Pernia comes to Mumbai
Delhi-based stylist and fashion entrepreneur Pernia Qureshi was one of the first stylish folks of the industry to explore the territory of online couture retail. And while the world is going digital, Qureshi has launched her first multi-designer flagship store in Mumbai, not her hometown. The bigger surprise for us, however, is when the boss lady tells us, "Mumbai was a no-brainer. It is clearly the fashion capital of India! We see Mumbai as the land of possibility, where you can be whoever or whatever you want."
For the sprawling 1,500sqft store, Qureshi chose Juhu Tara Road as her address, which she considers as the heart of premium shopping in the city. "We are offering the best of established as well as emerging designers to exhibit a variety for every modern woman to reckon with. Unlike any other store in India, we will focus on rotating in-store merchandise, as fast as every two weeks," Qureshi told this diarist.
Lilly Singh and Priyanka Chopra. Pic/AFP
Africa calling for PeeCee
We knew that Priyanka Chopra has stamped her presence on the West with her performances in Baywatch and Quantico. But what we didn't know is that she had also won hearts in South Africa. And it's an unlikely source that we got this piece of news from — the Canadian-Indian star Lilly Singh. Singh had made a pit stop at a school while visiting the country, and was surprised to find a photograph there of PeeCee posing with students. So, she made an impromptu video urging the actor to return, with some students too joining in with, "Come back, Priyanka. We miss you." Let's hope she's listening.
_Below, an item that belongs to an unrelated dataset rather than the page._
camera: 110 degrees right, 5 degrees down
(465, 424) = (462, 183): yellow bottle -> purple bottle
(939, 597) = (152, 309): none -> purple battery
A graphically novel inclusion
While it doesn't take long for many to restrict the definition of graphic novels to comic books for serious people, the judges of the Man Booker Prize have assured otherwise. For the first time in history, a graphic novel has been longlisted for the prestigious award. Sabrina, by American author Nick Drnaso, is centered around the disappearance of a young woman and the trail of fake news and social media frenzy that follows. For 29-year-old Drnaso — who has been nominated alongside former winner Michael Ondaatje —making it to the longlist marks a remarkable achievement, after he won the Los Angeles Times Book Prize for his debut novel, Beverly, in 2016.
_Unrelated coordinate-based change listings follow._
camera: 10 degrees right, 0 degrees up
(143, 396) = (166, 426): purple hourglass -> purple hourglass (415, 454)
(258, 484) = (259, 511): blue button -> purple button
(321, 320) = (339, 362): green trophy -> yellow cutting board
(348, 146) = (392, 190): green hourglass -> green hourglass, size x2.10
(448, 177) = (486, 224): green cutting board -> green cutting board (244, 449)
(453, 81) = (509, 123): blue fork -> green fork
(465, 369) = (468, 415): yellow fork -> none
A controversy erupted down south on Monday, when 105 activists and members of the Malayalam film industry protested the state government's decision to invite actor Mohanlal to be the chief guest at this year's Kerala State Film Awards ceremony. While the letter, which has been signed by actors Prakash Raj, Rima Kallingal, Geetu Mohandas and Sruthi Hariharan among others, does not mention the superstar's name, it stems from another controversy surrounding the Association of Malayalam Movie Artists, of which Mohanlal is president.
The association had attempted to reinstate actor Dileep, who was ousted from the actors' guild last year due to his involvement in a sexual assault case. As opinions keep pouring in, Academy Award-winning sound designer Resul Pookutty made an online statement yesterday explaining why he refused to sign the letter even as he agrees that it is the CM who should give the awards. "I have immense respect and adulation for all our mainstream stars and technicians, directors, writers, singers and composers. It's their work that attracted me to the magic of silver screen and became what I have become. The view that inviting a bigger star is going to destroy the sanctity of the State Award is a mere fear stemmed out of a structured thinking [sic]..." he said.
This is one mess that we don't see clearing out anytime soon.